The job, the Andrew W. Mellon Professor of Classical Studies, is a three-year appointment. During this time, Daly will be responsible for setting the school's academic program and leading site visits across Greece.

These two-and-a-half-week trips are intense and compressed periods during which the students of the American School visit three or four archaeological sites or museums a day. "You leave at 7 a.m. and get back at 7 p.m.," said Daly, "but it's one of the best educational experiences in classics and archeology that you will ever get." 

In addition to his duties at the American School of Classical Studies, Daly will continue to co-direct the excavation in the sanctuary of Ismenion Apollo in Thebes. This project, supported and sponsored by Bucknell and the Greek government, was launched in 2011 by Daly and Professor Stephanie Larson, classics and ancient Mediterranean studies. | Read more in the Bucknell Magazine article, "A Hill in Thebes"

The site at the Ismenion Hill covers three main phases. During the second millennium BCE, it was used as a Bronze Age cemetery. Through the eighth to fourth centuries BCE, it housed a temple to Apollo. During Byzantine times (the fifth century to the 14th century CE) the hill was again used as a cemetery for the nearby Christian church of St. Luke. 

Among the dig's many finds, Larson said, is a rare red-figure vase with sphinxes rather than the traditional griffins. "To have found the only existing example of an altered traditional motif is really fascinating in terms of local identity and demand," said Larson.

The vase will be housed in the newly re-opened Theban Archeological Museum. "It was chosen by the head archeologist of the region because it's so important," Larson said. "All the time, effort and money that Bucknell has put into this dig has contributed to new knowledge for posterity." 

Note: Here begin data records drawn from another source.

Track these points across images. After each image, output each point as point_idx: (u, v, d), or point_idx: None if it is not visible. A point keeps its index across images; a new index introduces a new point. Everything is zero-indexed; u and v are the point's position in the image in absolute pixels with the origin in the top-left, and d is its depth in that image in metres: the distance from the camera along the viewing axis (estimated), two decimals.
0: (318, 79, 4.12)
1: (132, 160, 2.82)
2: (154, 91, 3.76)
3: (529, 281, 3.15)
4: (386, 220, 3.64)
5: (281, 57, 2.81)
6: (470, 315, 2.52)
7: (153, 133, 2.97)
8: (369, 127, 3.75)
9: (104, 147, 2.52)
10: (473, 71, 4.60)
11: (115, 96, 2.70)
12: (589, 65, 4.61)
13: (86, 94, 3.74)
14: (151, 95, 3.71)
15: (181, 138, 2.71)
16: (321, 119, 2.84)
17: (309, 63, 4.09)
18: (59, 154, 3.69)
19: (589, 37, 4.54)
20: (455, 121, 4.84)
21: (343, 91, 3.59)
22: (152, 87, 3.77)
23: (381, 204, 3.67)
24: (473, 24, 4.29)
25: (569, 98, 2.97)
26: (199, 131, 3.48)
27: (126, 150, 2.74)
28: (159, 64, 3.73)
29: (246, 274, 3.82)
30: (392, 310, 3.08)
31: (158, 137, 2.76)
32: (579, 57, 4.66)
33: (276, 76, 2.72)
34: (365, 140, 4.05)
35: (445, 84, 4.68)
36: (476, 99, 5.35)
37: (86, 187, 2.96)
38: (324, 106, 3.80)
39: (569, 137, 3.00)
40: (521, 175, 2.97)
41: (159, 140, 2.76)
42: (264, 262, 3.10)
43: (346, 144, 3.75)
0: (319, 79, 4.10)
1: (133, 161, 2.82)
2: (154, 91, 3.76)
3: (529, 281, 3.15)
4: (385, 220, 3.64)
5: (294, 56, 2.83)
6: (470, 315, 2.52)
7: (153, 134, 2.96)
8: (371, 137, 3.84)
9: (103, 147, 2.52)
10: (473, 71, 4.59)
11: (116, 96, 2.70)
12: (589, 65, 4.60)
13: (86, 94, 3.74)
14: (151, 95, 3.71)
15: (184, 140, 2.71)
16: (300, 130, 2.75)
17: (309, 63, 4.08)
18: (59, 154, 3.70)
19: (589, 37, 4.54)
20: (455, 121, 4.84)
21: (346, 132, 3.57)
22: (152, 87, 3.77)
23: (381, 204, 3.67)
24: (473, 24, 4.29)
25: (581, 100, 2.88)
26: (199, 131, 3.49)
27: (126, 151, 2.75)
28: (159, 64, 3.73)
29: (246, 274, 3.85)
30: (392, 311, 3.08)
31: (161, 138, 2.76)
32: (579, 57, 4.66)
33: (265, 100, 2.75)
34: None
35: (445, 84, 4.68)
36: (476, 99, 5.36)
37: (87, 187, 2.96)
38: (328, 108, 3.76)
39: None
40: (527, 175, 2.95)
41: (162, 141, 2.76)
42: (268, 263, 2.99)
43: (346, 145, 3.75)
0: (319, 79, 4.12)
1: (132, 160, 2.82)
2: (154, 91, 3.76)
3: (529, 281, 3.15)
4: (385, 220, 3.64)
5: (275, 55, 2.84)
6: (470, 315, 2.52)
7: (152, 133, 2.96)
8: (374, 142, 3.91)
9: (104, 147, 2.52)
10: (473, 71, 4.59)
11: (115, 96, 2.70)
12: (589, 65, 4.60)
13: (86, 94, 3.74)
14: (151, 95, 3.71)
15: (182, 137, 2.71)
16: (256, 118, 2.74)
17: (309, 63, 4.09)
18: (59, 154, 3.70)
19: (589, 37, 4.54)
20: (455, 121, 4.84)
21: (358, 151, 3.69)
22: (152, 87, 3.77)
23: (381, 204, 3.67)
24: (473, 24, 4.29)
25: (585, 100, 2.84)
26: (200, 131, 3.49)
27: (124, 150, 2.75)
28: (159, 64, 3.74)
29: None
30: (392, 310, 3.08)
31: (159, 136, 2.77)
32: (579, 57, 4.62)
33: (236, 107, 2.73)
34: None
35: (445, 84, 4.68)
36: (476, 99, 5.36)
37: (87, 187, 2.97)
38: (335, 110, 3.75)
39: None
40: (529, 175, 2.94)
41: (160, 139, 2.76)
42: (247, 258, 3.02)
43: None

Another key discovery at the Ismenion Hill was a fully articulated skeleton found buried into the bedrock of the original temple of Apollo. Affectionately known by the Bucknell team as Gus, the skeleton is in excellent condition and will be a source of much scholarly study.

But the most important thing that Gus has to tell, said Larson, is how quickly the ancient Thebans abandoned their pagan roots and embraced Christianity. 

"Gus' date of death, which was late 5th century AD, suggests that the pagan temple had been completely out of use by this time. It's an important date in understanding the Theban transition from paganism to Christianity. It was pretty early," said Larson.

Lastly, throughout 2015–16 Larson will direct the newly formed Athens study abroad program co-developed by Bucknell and Penn State, which Larson said is "the only purely humanities-based semester study abroad program" Bucknell offers. "It will be highly academic, focusing on history, art and classical studies," she explained. "It offers a great opportunity for Bucknell students to complete a double major, and for faculty to develop professionally."